Перед дверью кабинета Ракитский представил, что сейчас он увидит нечто вроде Кащея в темной нише с тупыми охранниками по обе стороны и злыми собаками у ног.
Все предстало с точностью до наоборот.
Невысокий лысый симпатяга лет пятидесяти выкатился из-за письменного стола и, распахнув руки, бросился к актеру.
– Рад! Очень рад вас видеть, Сергей Олегович. Буквально вчера смотрел фильм с вашим участием и вдруг – такая удачная встреча… Вы хорошо переночевали?
– Сносно… В подвале.
– Как в подвале? Непорядок! Сейчас все исправим.
Хозяин оставил Ракитского стоять в центре кабинета и бросился к дверям, из-за которых выглядывал Шкаф. Разговор был тихим, но суровым. За исключением непечатной лексики Сергей услышал только две фразы: «самую лучшую комнату» и «подготовьте баньку по первому разряду».
Такое начало позволило Ракитскому приободриться. Он вошел в кабинет держа руки за спиной и стоял в центре комнаты столбом. При последних фразах шефа он принял стойку «вольно», гордо поднял голову, зафиксировал на лице легкую улыбку, а руки отправил в карманы мятых брюк.
Завершив «инструктаж» шеф плотно закрыл дверь и шустро побежал к серванту.

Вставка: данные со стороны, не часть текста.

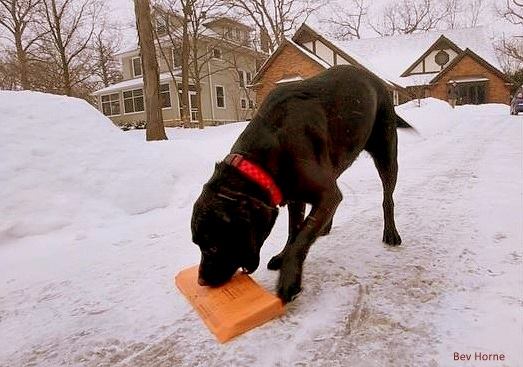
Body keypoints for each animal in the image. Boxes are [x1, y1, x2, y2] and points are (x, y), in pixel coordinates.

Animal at [192, 64, 410, 304]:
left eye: (213, 247)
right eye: (197, 244)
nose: (201, 281)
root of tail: (374, 77)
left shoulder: (325, 193)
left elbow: (301, 237)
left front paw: (289, 280)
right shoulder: (295, 196)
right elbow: (294, 231)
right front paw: (282, 256)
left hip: (386, 154)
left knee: (387, 199)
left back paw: (390, 232)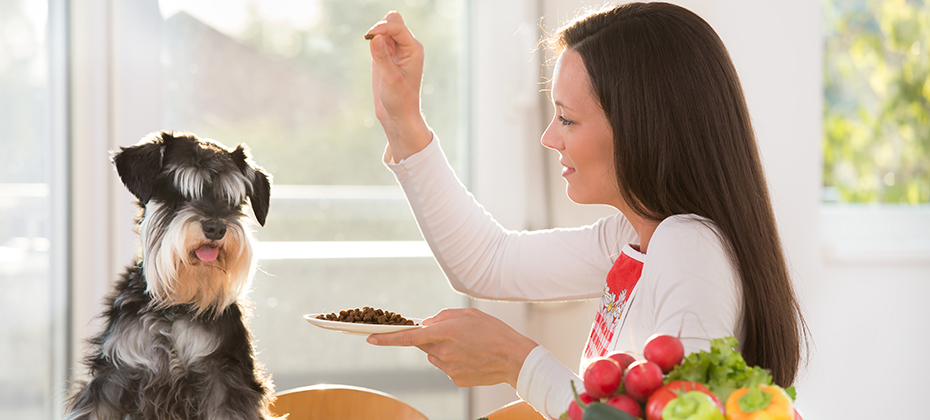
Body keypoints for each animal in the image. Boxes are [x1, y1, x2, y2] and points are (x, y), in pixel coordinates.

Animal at [65, 131, 278, 420]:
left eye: (232, 200)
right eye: (179, 192)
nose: (215, 228)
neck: (176, 302)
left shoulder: (224, 375)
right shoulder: (115, 372)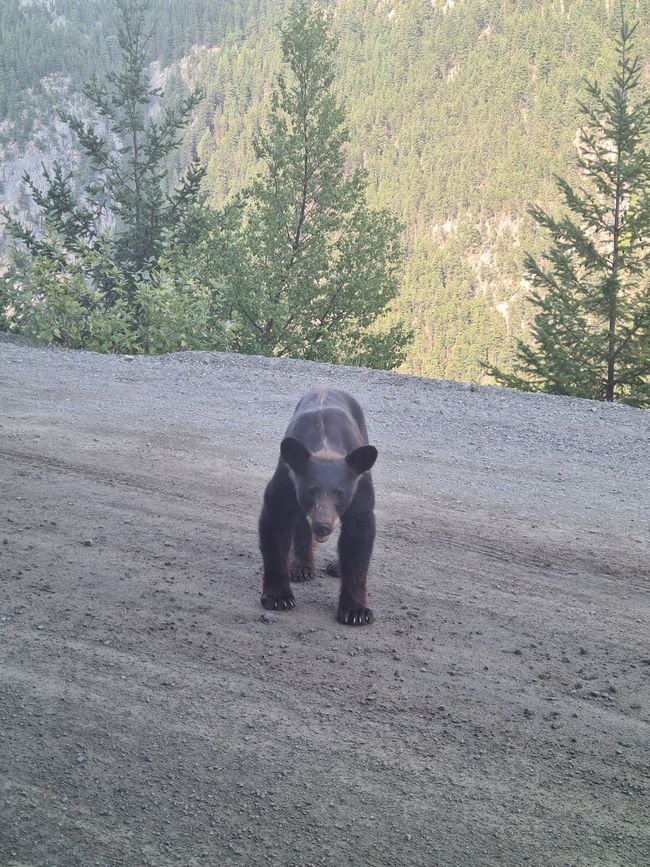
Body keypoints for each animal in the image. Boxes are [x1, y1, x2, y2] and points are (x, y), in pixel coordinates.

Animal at [258, 386, 378, 624]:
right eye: (310, 490)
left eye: (340, 493)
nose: (323, 527)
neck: (325, 446)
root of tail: (327, 387)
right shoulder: (286, 480)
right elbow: (274, 523)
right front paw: (279, 597)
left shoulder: (360, 488)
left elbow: (359, 536)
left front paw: (355, 611)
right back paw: (301, 567)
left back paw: (336, 567)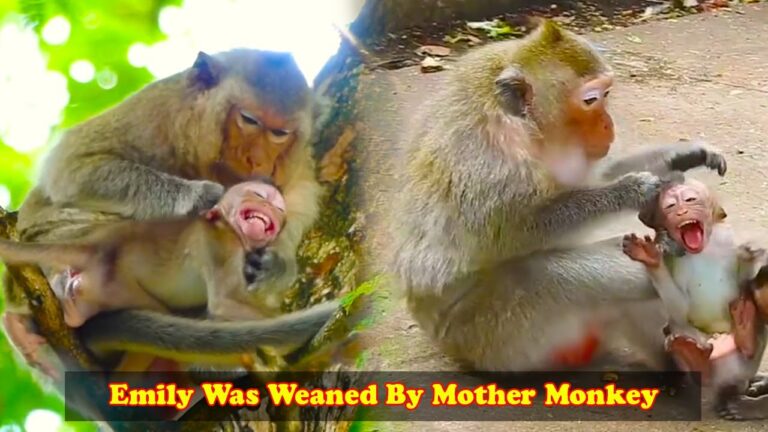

Вначале он извлек два низких стакана с толстым дном. Потом на свет появилась нераспечатанная бутылка виски «Белая лошадь».
– Вы как предпочитаете, Сергей Олегович: чистенькую или со льдом и газировкой? Я лично – только чистую. Чудаки эти англичане. Такой чудесный напиток изобрели и сами же его придумали разбавлять. Виски с содовой, на мой вкус, это кошачья моча…
Говоря все это, шеф увлек Ракитского к окну, к мягким креслам по обе стороны от невысокого резного столика.
Перед первым тостом хозяин представился:
– Зовите меня Виктор Олегович. Если услышите кликуху «Дон» – так это тоже я. От отца она мне досталась. Он по паспорту – Олег Кошевой. Не тот, конечно. Тот не успел детей настрогать… Итак, за искусство!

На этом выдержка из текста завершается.